* Source passage:
A Partial Disassembling of an Invention...

Installation of Waled Beshty

London-born, Los Angeles-based artist Walead Beshty transformed The Curve by covering the wall of the gallery from floor to ceiling with more than 12,000 cyanotype prints.

In A Partial Disassembling of an Invention, Without a Future: Helter Skelter and Random Notes in Which the Pulleys and Cogwheels Are Lying Around at Random All Over the Workbench, each cyanotype (a photographic print with a cyan-blue tint) was produced using an object from the artist’s studio, which was placed on a porous surface (such as discarded paper or cardboard) that has been coated with UV-sensitive material. After being exposed to sunlight, the object’s silhouette appears against a cyan-blue background.

* Available data:
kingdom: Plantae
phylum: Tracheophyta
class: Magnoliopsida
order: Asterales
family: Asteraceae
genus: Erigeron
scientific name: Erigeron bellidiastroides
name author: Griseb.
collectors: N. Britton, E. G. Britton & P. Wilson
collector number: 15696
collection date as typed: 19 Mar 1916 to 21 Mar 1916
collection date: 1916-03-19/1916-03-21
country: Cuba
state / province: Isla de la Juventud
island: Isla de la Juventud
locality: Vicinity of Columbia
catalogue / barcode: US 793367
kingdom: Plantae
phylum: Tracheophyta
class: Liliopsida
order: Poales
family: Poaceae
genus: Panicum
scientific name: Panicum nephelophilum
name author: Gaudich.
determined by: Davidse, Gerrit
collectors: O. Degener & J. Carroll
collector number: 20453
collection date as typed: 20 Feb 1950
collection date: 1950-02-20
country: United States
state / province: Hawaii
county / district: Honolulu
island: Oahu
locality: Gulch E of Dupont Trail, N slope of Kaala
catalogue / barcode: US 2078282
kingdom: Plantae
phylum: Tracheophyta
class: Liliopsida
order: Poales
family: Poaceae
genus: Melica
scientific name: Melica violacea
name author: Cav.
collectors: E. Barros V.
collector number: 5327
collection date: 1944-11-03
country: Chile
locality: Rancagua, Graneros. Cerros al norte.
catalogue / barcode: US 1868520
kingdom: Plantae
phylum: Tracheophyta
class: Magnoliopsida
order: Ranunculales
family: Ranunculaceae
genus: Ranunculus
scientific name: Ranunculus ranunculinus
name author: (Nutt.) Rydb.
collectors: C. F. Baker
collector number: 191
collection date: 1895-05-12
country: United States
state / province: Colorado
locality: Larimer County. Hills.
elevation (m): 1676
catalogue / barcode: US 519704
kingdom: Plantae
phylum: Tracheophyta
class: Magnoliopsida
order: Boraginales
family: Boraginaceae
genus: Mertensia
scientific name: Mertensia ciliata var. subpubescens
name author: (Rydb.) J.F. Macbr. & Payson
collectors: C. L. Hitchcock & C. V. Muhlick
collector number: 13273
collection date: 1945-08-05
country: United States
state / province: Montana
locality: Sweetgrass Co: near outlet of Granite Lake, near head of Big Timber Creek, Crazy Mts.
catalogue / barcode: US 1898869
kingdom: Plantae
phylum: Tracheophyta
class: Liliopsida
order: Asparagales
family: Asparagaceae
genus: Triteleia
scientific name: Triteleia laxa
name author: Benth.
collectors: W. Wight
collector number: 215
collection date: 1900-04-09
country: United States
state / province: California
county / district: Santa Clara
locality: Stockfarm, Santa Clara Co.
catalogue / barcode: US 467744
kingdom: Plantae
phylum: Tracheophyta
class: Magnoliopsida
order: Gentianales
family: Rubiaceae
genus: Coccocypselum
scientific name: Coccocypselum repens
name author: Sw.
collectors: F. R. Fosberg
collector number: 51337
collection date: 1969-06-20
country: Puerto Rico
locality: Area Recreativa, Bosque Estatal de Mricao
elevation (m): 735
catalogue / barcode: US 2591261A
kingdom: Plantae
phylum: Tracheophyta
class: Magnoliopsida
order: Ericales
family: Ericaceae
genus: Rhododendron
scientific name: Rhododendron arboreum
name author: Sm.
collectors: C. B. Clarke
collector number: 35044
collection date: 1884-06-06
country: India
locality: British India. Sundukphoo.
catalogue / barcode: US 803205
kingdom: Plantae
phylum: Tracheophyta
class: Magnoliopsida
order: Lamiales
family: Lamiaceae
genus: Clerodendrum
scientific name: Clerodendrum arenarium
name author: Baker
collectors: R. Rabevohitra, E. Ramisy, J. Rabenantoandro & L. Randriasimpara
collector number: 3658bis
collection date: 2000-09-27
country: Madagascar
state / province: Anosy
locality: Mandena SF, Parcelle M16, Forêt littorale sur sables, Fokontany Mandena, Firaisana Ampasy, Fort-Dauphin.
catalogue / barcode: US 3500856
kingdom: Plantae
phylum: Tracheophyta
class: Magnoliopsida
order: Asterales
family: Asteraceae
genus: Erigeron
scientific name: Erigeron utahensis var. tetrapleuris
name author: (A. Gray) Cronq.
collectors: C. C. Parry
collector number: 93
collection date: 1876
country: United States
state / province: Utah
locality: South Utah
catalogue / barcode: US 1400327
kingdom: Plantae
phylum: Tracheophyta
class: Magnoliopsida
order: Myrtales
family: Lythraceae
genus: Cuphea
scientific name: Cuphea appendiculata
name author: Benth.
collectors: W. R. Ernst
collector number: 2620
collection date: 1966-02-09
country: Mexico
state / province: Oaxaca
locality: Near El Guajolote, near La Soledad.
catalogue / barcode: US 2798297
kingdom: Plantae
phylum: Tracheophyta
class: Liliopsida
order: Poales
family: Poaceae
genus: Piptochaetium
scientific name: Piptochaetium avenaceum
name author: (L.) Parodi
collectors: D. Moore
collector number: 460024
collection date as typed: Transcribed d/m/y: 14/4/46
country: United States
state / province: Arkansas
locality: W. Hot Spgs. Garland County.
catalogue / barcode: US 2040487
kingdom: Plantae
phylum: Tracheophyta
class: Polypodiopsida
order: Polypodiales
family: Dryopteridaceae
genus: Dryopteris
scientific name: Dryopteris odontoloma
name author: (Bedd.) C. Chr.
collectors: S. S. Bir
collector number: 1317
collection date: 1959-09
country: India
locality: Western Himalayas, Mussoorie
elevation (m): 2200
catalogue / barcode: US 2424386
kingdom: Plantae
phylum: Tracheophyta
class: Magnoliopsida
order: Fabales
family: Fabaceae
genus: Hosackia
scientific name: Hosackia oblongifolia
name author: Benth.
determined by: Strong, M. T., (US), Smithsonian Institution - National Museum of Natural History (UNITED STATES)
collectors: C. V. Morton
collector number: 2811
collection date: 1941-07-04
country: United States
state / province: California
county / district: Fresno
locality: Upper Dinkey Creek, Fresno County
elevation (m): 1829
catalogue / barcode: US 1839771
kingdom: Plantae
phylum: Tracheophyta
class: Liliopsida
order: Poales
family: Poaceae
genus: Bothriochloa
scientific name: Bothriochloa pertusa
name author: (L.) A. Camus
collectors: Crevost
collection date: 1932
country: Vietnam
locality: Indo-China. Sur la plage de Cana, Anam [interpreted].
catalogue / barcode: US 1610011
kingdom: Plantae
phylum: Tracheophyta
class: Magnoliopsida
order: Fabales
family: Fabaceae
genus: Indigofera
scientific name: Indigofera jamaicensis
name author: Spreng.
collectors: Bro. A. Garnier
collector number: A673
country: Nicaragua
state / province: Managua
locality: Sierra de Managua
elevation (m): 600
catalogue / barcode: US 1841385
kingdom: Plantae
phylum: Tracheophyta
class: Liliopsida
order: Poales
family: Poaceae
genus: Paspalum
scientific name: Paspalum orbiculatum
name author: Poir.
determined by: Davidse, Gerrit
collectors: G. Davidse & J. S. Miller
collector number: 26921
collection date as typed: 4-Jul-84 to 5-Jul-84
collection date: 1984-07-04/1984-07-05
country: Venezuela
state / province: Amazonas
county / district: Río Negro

* To do:
1 > List every place name in the passage about the cyanotype installation, counting both cities and venues.
2 > Please copy the records verbatim from the line holding "collection date as typed: 19" through the line holding "collectors: W. Wight", both lines included.
The records have no connection to the passage about the cyanotype installation.

* Correct answers:
1 > London, Los Angeles, The Curve

2 >
collection date as typed: 19 Mar 1916 to 21 Mar 1916
collection date: 1916-03-19/1916-03-21
country: Cuba
state / province: Isla de la Juventud
island: Isla de la Juventud
locality: Vicinity of Columbia
catalogue / barcode: US 793367
kingdom: Plantae
phylum: Tracheophyta
class: Liliopsida
order: Poales
family: Poaceae
genus: Panicum
scientific name: Panicum nephelophilum
name author: Gaudich.
determined by: Davidse, Gerrit
collectors: O. Degener & J. Carroll
collector number: 20453
collection date as typed: 20 Feb 1950
collection date: 1950-02-20
country: United States
state / province: Hawaii
county / district: Honolulu
island: Oahu
locality: Gulch E of Dupont Trail, N slope of Kaala
catalogue / barcode: US 2078282
kingdom: Plantae
phylum: Tracheophyta
class: Liliopsida
order: Poales
family: Poaceae
genus: Melica
scientific name: Melica violacea
name author: Cav.
collectors: E. Barros V.
collector number: 5327
collection date: 1944-11-03
country: Chile
locality: Rancagua, Graneros. Cerros al norte.
catalogue / barcode: US 1868520
kingdom: Plantae
phylum: Tracheophyta
class: Magnoliopsida
order: Ranunculales
family: Ranunculaceae
genus: Ranunculus
scientific name: Ranunculus ranunculinus
name author: (Nutt.) Rydb.
collectors: C. F. Baker
collector number: 191
collection date: 1895-05-12
country: United States
state / province: Colorado
locality: Larimer County. Hills.
elevation (m): 1676
catalogue / barcode: US 519704
kingdom: Plantae
phylum: Tracheophyta
class: Magnoliopsida
order: Boraginales
family: Boraginaceae
genus: Mertensia
scientific name: Mertensia ciliata var. subpubescens
name author: (Rydb.) J.F. Macbr. & Payson
collectors: C. L. Hitchcock & C. V. Muhlick
collector number: 13273
collection date: 1945-08-05
country: United States
state / province: Montana
locality: Sweetgrass Co: near outlet of Granite Lake, near head of Big Timber Creek, Crazy Mts.
catalogue / barcode: US 1898869
kingdom: Plantae
phylum: Tracheophyta
class: Liliopsida
order: Asparagales
family: Asparagaceae
genus: Triteleia
scientific name: Triteleia laxa
name author: Benth.
collectors: W. Wight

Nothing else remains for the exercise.